● **TO BE DONE**: Retype the part of the Ranong trafficking report starting with "Friday, September 11, 2015" and going on through "told Phuketwan today.".

● **PASSAGE GIVEN**:
^^^^^^^^^^^^^^^^
Border Governor Set to Repel Traffickers

Friday, September 11, 2015
PHUKET: Human trafficking near Thailand is likely to resume soon but authorities are preparing to make raids and arrests to combat the menace, the Governor of Ranong, Suriyan Kanjanasilp, told Phuketwan today.

Ranong, the Andaman province on the Thai-Myanmar (Burma) border, has often been connected to trafficking in recent years - mostly as a return gateway where boatpeople being deported could be handed back to waiting people-smugglers in what became known as ''soft deportations.''

Sources have told Phuketwan that the traffickers, facing a crackdown in Thailand, are likely to try to structure a new system using islands off the coast of Myanmar as a base, then probably deploying pickups or small trucks to carry stateless Rohingya south towards Malaysia.

Landing boatloads of Rohingya along the coast of Thailand is considered too risky for now, although recent flooding in Rakhine state and the lack of aid from the Myanmar government is expected to bring an increased number of Rohingya who are desperate to flee the racism and hatred they encounter in their homeland.

The discovery of mass graves around secret jungle camps on both sides of the Thai-Malaysia border earlier this year means a change in strategy is needed.

Traffickers are now likely to try to carry their ''customers'' across the porous Malaysian border as speedily as possible, holding them in safe houses in Malaysia rather than in the Thai jungle.

Authorities are aware that the islands off Thailand and southern Burma pose an alternative base for traffickers, Ranong's Governor Suriyan said today.

''There are 62 islands off the coast of the province,'' the governor said. ''We aim to make sure they are protected.''

Islands further south off Phang Nga province and Satun have frequently been used as secret holding places for boatpeople before being trucked south for sale.

A 24-hour roadblock established by anti-trafficking volunteers near Takuapa in Phang Nga has made travelling the main coast road south impossible for traffickers.
^^^^^^^^^^^^^^^^
● **INFORMATION SUPPLIED**:
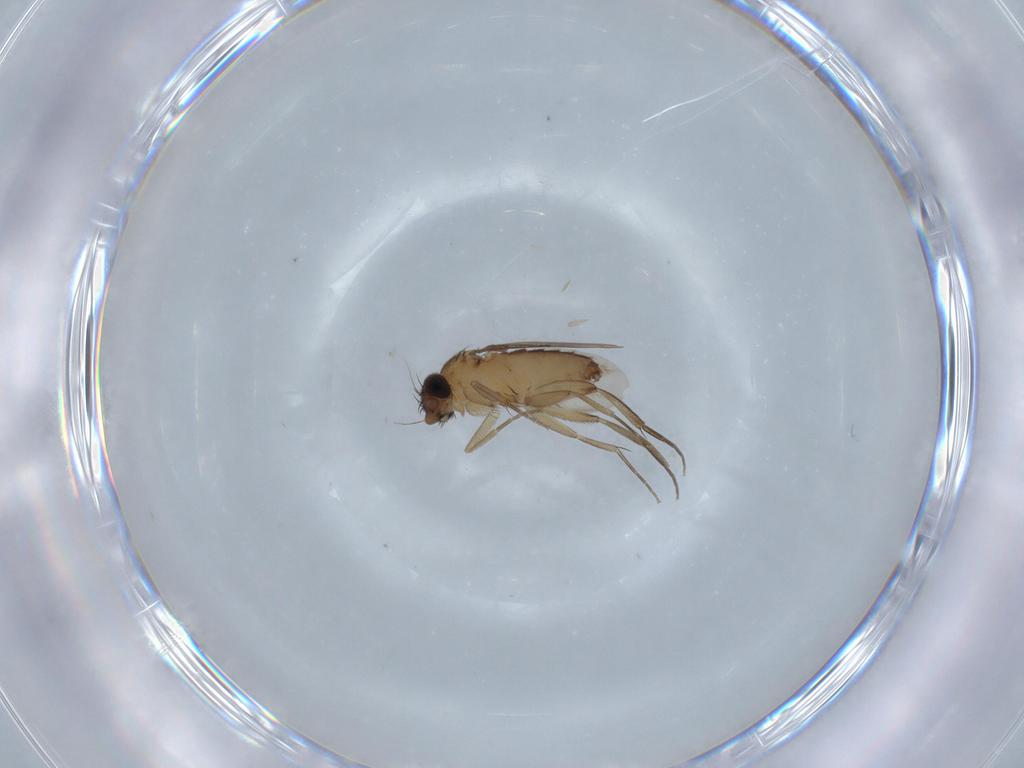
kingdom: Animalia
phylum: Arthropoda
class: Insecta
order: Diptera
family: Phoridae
^^^^^^^^^^^^^^^^
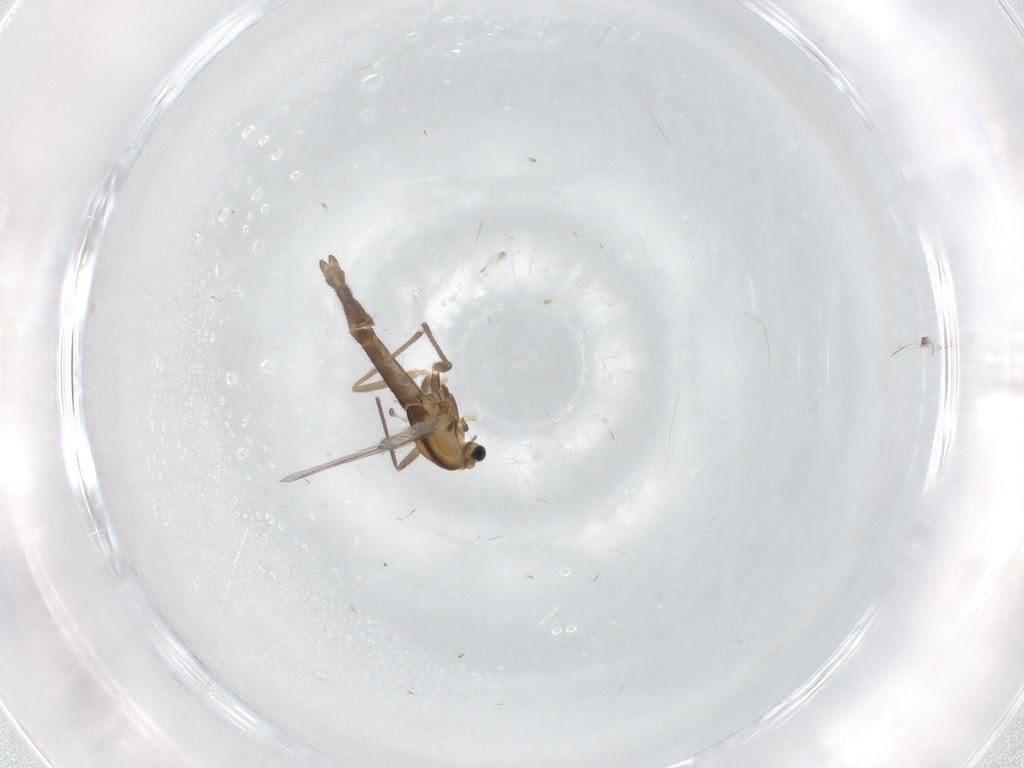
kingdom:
^^^^^^^^^^^^^^^^
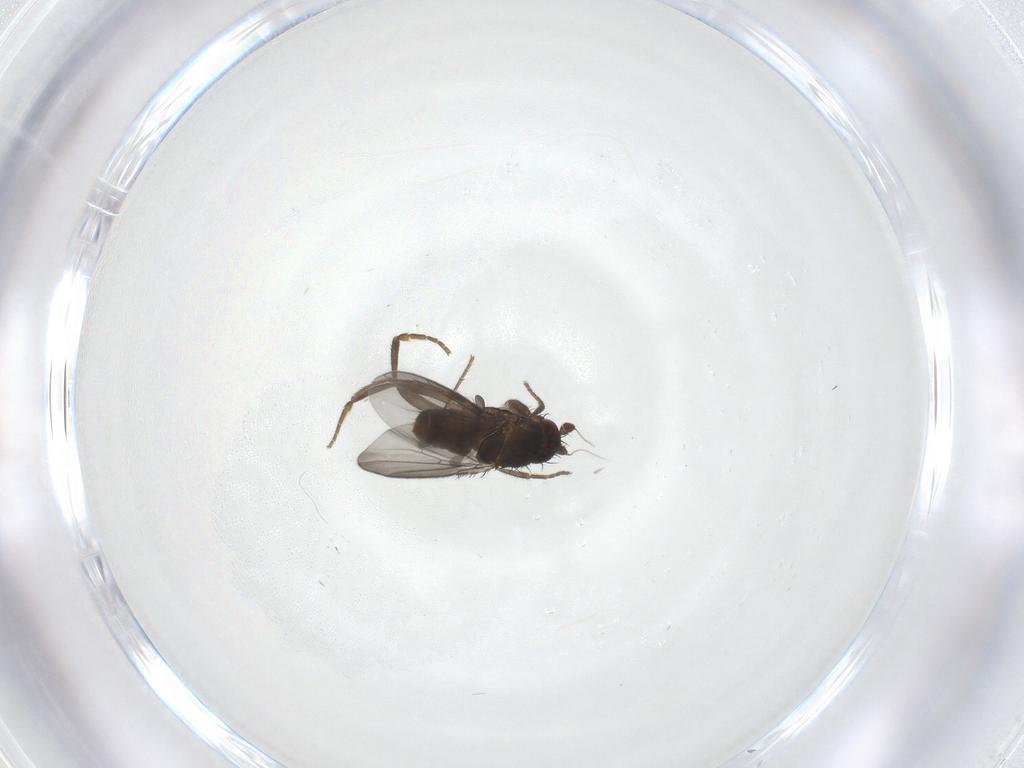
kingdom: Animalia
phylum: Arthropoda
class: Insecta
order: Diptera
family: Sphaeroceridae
^^^^^^^^^^^^^^^^
● **WRITTEN SOLUTION**:
Friday, September 11, 2015
PHUKET: Human trafficking near Thailand is likely to resume soon but authorities are preparing to make raids and arrests to combat the menace, the Governor of Ranong, Suriyan Kanjanasilp, told Phuketwan today.